Matrix multiplications (MatMul) are the most computationally expensive operations in large language models (LLM) using the Transformer architecture. As LLMs grow larger, the cost of MatMul increases significantly, leading to higher memory usage and latency during training and inference.
Researchers from the University of California, Santa Cruz, Soochow University, and University of California, Davis have introduced a novel architecture that eliminates matrix multiplications from language models while maintaining strong performance. Their paper presents MatMul-free language models that achieve comparable results to state-of-the-art Transformers but require much less memory during inference.
Matrix multiplication is essential in deep learning, combining data and weights in neural networks to make predictions.
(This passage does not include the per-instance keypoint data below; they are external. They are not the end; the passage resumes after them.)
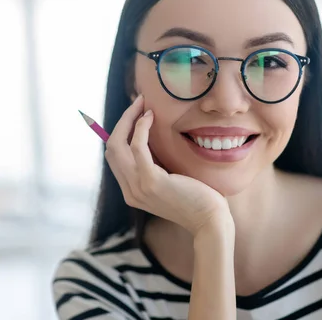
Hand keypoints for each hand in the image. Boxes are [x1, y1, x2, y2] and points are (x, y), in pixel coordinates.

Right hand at [105, 95, 232, 236]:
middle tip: (139, 101)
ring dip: (129, 119)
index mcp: (132, 191)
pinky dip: (141, 128)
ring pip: (117, 145)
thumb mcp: (171, 181)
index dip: (122, 131)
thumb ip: (158, 166)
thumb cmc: (198, 199)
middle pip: (111, 148)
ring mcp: (137, 187)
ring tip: (143, 104)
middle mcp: (130, 191)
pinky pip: (137, 147)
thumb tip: (152, 138)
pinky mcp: (151, 181)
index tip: (137, 112)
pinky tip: (150, 117)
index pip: (116, 156)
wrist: (210, 221)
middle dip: (123, 121)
GPUs, with their parallel architecture, are designed to handle many MatMul operations simultaneously, making them crucial for training and running complex neural networks efficiently. However, as LLMs scale to hundreds of billions of parameters, MatMul operations become a bottleneck, necessitating large GPU clusters during both training and inference. Replacing MatMul with simpler operations could lead to significant savings in memory and computation, but previous attempts have yielded mixed results.
In their new paper, the researchers propose replacing the traditional 16-bit floating point weights used in Transformers with 3-bit ternary weights that can be -1, 0, or +1. They also replace MatMul with additive operations that achieve equally good results at much lower computational costs. The language models are composed of “BitLinear layers” using these ternary weights. By limiting weights to {-1, 0, +1} and applying additional quantization techniques, MatMul operations are replaced with addition and negation operations.
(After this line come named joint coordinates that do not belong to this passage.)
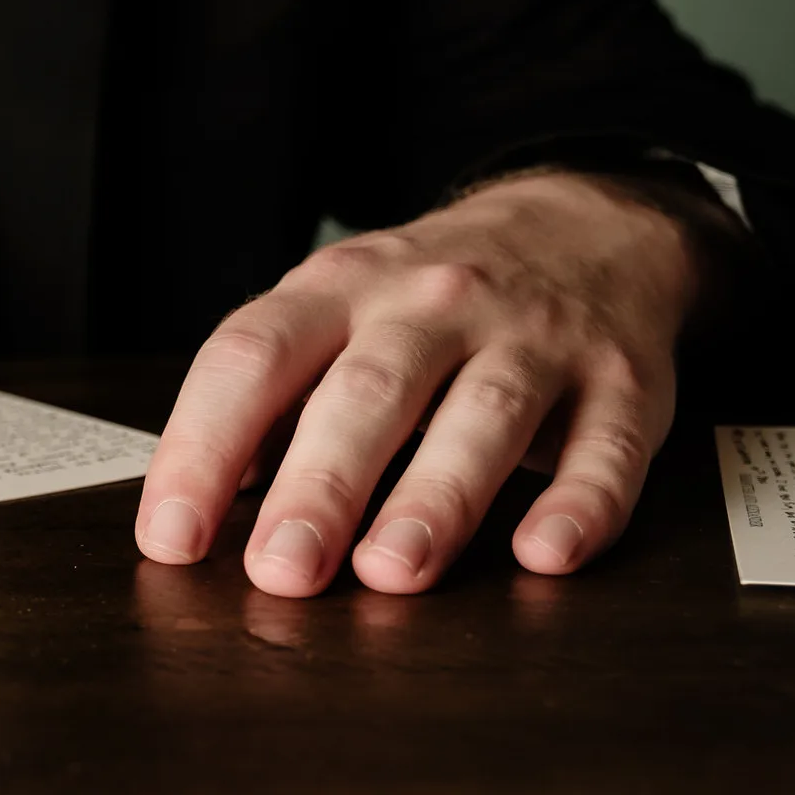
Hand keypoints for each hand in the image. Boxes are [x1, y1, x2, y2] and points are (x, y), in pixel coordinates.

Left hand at [134, 170, 713, 595]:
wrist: (584, 224)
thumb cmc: (429, 298)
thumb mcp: (333, 314)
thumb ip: (269, 402)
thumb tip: (194, 506)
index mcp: (339, 290)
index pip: (253, 358)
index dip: (203, 444)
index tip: (171, 535)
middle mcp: (432, 303)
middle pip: (367, 391)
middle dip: (320, 484)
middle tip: (281, 568)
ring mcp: (534, 336)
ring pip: (483, 413)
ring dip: (435, 498)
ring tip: (390, 571)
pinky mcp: (622, 380)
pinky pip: (606, 442)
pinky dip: (581, 499)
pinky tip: (545, 552)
The Transformer architecture’s token mixer, which integrates information across different tokens using self-attention mechanisms, typically relies on MatMul operations. In contrast, the new MatMul-free architecture employs a MatMul-free Linear Gated Recurrent Unit (MLGRU) for the token mixer. The MLGRU processes sequences by updating hidden states through simple ternary operations, without the need for expensive matrix multiplications. The channel mixer, which integrates information across different feature channels within a single token’s representation, is implemented using a Gated Linear Unit (GLU). The researchers modified the GLU to work with ternary weights, reducing computational complexity and memory usage while maintaining effectiveness.
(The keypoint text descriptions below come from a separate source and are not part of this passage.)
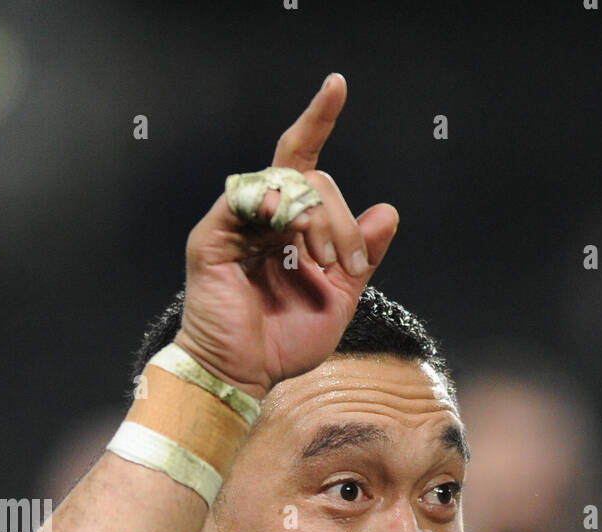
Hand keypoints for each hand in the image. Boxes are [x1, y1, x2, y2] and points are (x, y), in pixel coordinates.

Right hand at [175, 73, 398, 398]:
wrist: (245, 375)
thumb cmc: (284, 341)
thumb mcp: (339, 298)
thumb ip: (362, 256)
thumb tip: (387, 211)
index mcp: (288, 227)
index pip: (304, 162)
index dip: (318, 120)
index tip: (337, 85)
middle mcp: (261, 217)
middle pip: (309, 176)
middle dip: (339, 216)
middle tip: (347, 261)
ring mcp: (235, 223)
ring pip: (286, 184)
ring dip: (318, 218)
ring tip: (324, 261)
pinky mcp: (214, 236)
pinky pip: (249, 199)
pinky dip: (278, 209)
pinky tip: (290, 232)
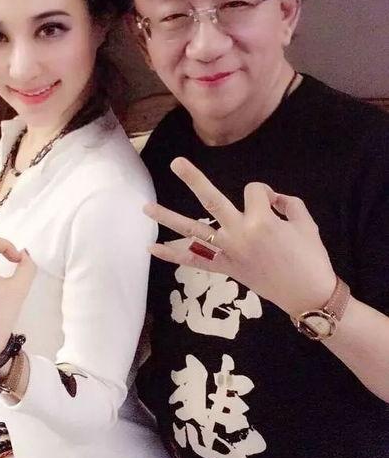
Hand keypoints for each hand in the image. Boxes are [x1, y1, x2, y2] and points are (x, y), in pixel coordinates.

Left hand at [144, 158, 336, 315]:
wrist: (308, 295)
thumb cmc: (311, 258)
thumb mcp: (306, 222)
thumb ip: (288, 203)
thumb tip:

The researchers evaluated their MatMul-free language models against the advanced Transformer++ architecture used in Llama-2, across multiple model sizes. Their findings showed that the MatMul-free models were more efficient in leveraging additional compute resources to improve performance compared to Transformer++. The 2.7B MatMul-free LM outperformed its Transformer++ counterpart on benchmarks like ARC-Challenge and OpenbookQA, while maintaining similar performance on other tasks. The study highlights that MatMul-free architectures can achieve strong zero-shot performance on a variety of language tasks, such as question answering and commonsense reasoning.
Furthermore, the MatMul-free LM demonstrated lower memory usage and latency compared to Transformer++, with the memory and latency advantages becoming more noticeable as the model size increased. For example, the 13B model used only 4.19 GB of GPU memory at a latency of 695.48 ms, compared to Transformer++’s 48.50 GB of memory at a latency of 3183.10 ms.
The researchers also developed optimized GPU and FPGA configurations for the MatMul-free language models. Their optimized GPU implementation of the ternary dense layers accelerated training by 25.6% and reduced memory consumption by up to 61.0%, compared to an unoptimized baseline. This work demonstrates how scalable, yet lightweight, language models can reduce computational demands and energy use in practical applications.
Although they couldn’t test the MatMul-free architecture on very large models with over 100 billion parameters due to computational constraints, the researchers hope their work will encourage institutions and organizations with the necessary resources to invest in developing lightweight models. The ultimate goal is to make language models less dependent on high-end GPUs like those from Nvidia and enable powerful models to run on more affordable and accessible processors. The researchers have made their code and models available for the research community to build upon.
By prioritizing the development of MatMul-free architectures, the future of LLMs can become more accessible, efficient, and sustainable.